Rotherham Civic Society believe talks between the Boothe family and Tony Stewart should be held to look at a return to Millmoor.
Millers chairman Tony Stewart has a number of times said that Millmoor is not an option, and talking to the Tizer reiterated this again saying:
"Modern football stadia have moved on and Millmoor does not fulfil the criteria.
"We had five weeks of intensive talks with the landlords before we left and they broke down because we could not reach an agreement. There is no point in going back and opening up old disagreements.
"Football grounds aren't just about a pub and a hot dog stand any more. They have to meet the needs of the community by housing facilities for health, education and so on.

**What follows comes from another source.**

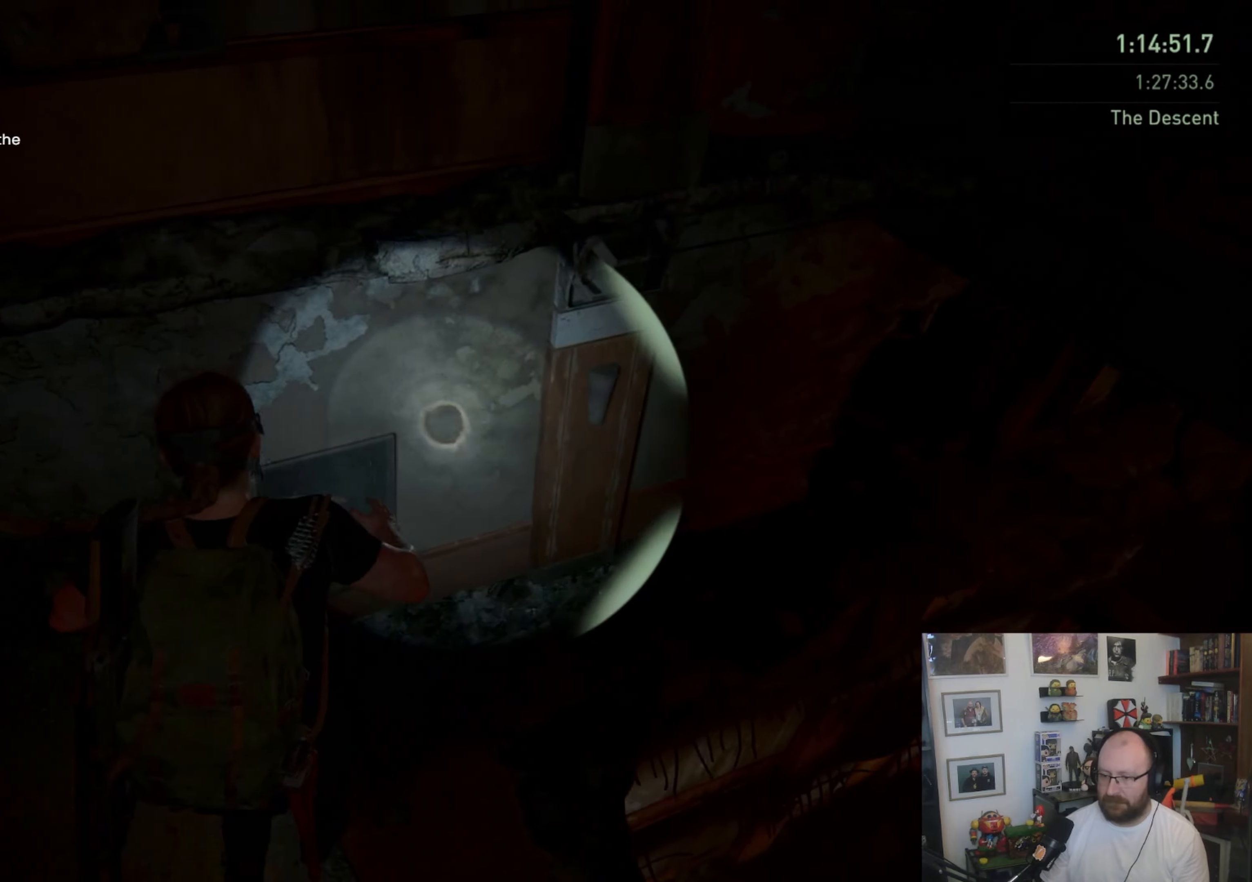
{"buttons": ["L1"], "left_stick": "up", "right_stick": "center", "events": [[300, "right_stick", "up-right"], [467, "right_stick", "center"]]}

Our stadium will have to be a seven-day-a-week operation to generate the income and revenue required to meet the aspirations and ambitions of Rotherham United."
The Society's Secretary Peter Hawkridge believes the council should be looking at a compulsory purchase of Millmoor saying:
"Given the lack of progress on finding a suitable alternative site, we believe it is time for reconsideration of the Millmoor option and sustainability is at the heart of our reasoning.

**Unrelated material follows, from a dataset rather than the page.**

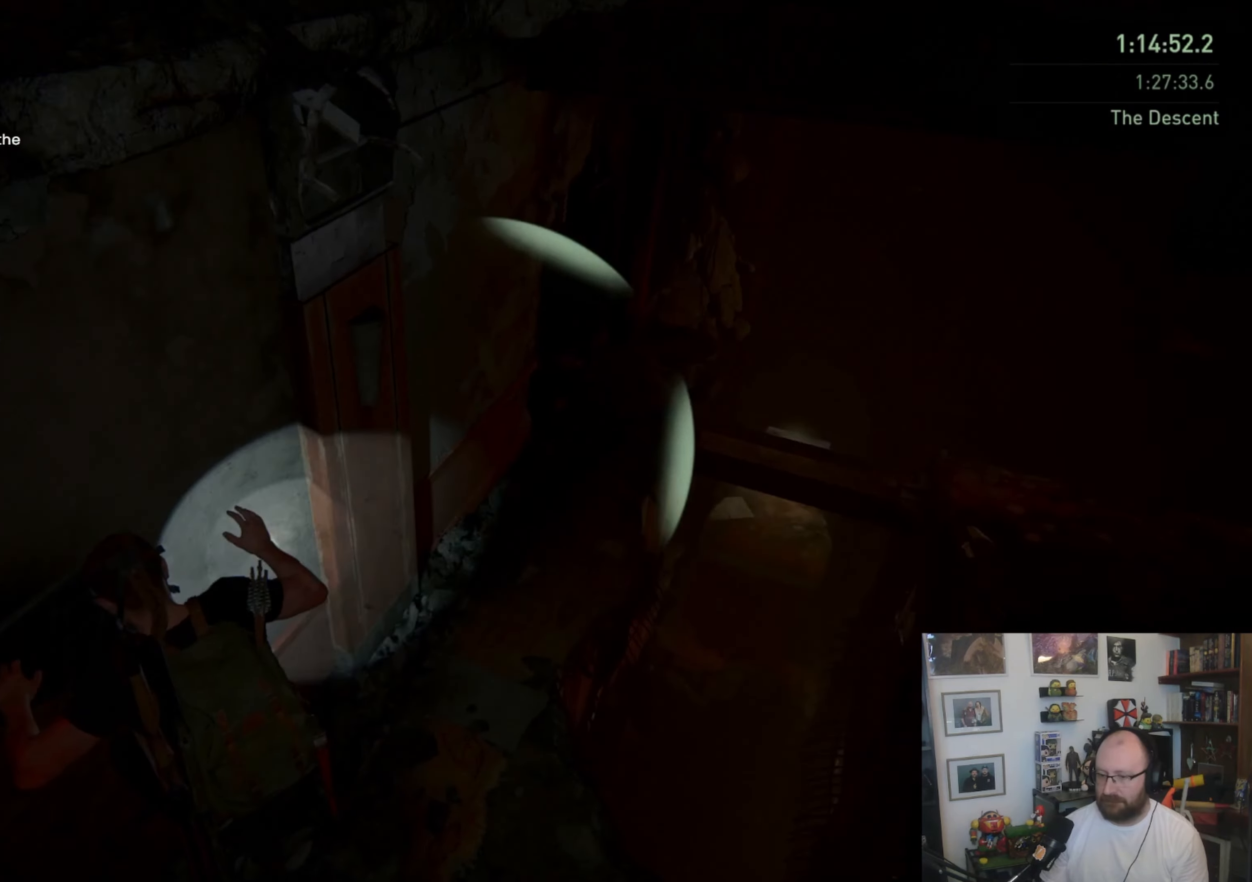
{"buttons": ["L1"], "left_stick": "up", "right_stick": "up-right", "events": [[33, "left_stick", "center"], [233, "right_stick", "up-right"], [267, "left_stick", "up"]]}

"The council should be concerned about the waste of natural resources and embedded carbon which would result from the demolition of the main stand so soon after it was constructed. It is no coincidence that Millmoor was for so many years the home of Rotherham County and then Rotherham United.
"It is a very good location for a football ground, being within easy walking distance of the transport interchange and the railway station and close to many principal bus routes.
"There has been talk of spending up to £20 million on a new stadium plus public infrastructure costs, which would saddle the football club and the council with debt for a generation.
"Millmoor, on the face of it, could be turned into a decent stadium by completing the main stand, laying out the car park and rebuilding the Millmoor Lane stand. The society understands that the council has the legal power to incur expenditure on what is broadly categorised as promoting the economic, social and environmental well being of the area. The regeneration of Millmoor and its surroundings would score on all of these.
"It may be a quicker solution to undertake a CPO and complete the refurbishment of Millmoor than to acquire a new site, establish its planning status through the myriad of environmental and traffic impact statements and then build the stadium.
"Has anyone spoken to the Booth family about the potential for reorganisation of their property and the likely financial benefits of a major regeneration of the area?"
On the idea of a compulsory purchase Stewart concluded: "Even if there was a compulsory purchase order, it would take two years and we haven't got that amount of time to play with.